··· Records shown

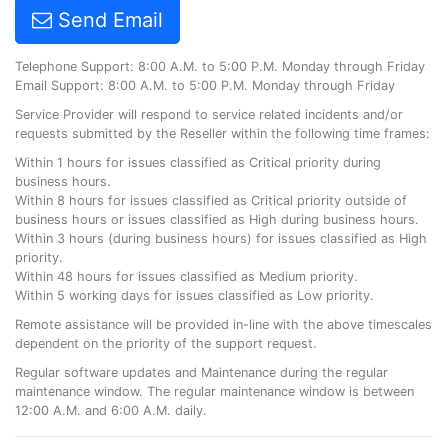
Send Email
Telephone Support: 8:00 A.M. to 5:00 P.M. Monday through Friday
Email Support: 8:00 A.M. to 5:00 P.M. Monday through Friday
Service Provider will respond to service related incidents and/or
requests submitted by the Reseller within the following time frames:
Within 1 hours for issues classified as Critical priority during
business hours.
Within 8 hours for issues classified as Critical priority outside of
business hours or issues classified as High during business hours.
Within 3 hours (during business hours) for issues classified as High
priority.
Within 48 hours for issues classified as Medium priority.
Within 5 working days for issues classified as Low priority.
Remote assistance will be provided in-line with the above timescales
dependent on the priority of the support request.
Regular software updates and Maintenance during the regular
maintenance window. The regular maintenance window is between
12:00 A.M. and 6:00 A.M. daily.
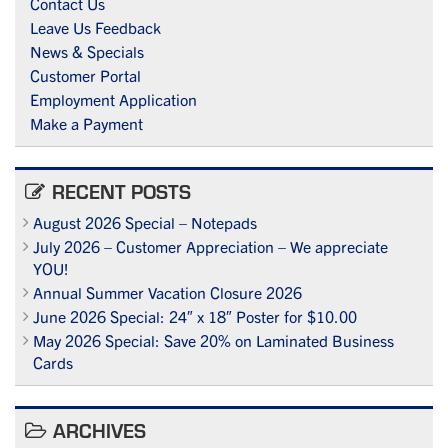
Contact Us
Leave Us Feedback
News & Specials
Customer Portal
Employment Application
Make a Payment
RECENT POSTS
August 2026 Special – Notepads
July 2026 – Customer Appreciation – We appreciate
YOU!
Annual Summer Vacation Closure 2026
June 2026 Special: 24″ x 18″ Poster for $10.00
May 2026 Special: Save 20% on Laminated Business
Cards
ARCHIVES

······

In the listing, switch every "priority" to "urgency" and leave all other text unchanged. Write out the lines without the pictures.

Send Email
Telephone Support: 8:00 A.M. to 5:00 P.M. Monday through Friday
Email Support: 8:00 A.M. to 5:00 P.M. Monday through Friday
Service Provider will respond to service related incidents and/or
requests submitted by the Reseller within the following time frames:
Within 1 hours for issues classified as Critical urgency during
business hours.
Within 8 hours for issues classified as Critical urgency outside of
business hours or issues classified as High during business hours.
Within 3 hours (during business hours) for issues classified as High
urgency.
Within 48 hours for issues classified as Medium urgency.
Within 5 working days for issues classified as Low urgency.
Remote assistance will be provided in-line with the above timescales
dependent on the urgency of the support request.
Regular software updates and Maintenance during the regular
maintenance window. The regular maintenance window is between
12:00 A.M. and 6:00 A.M. daily.
Contact Us
Leave Us Feedback
News & Specials
Customer Portal
Employment Application
Make a Payment
RECENT POSTS
August 2026 Special – Notepads
July 2026 – Customer Appreciation – We appreciate
YOU!
Annual Summer Vacation Closure 2026
June 2026 Special: 24″ x 18″ Poster for $10.00
May 2026 Special: Save 20% on Laminated Business
Cards
ARCHIVES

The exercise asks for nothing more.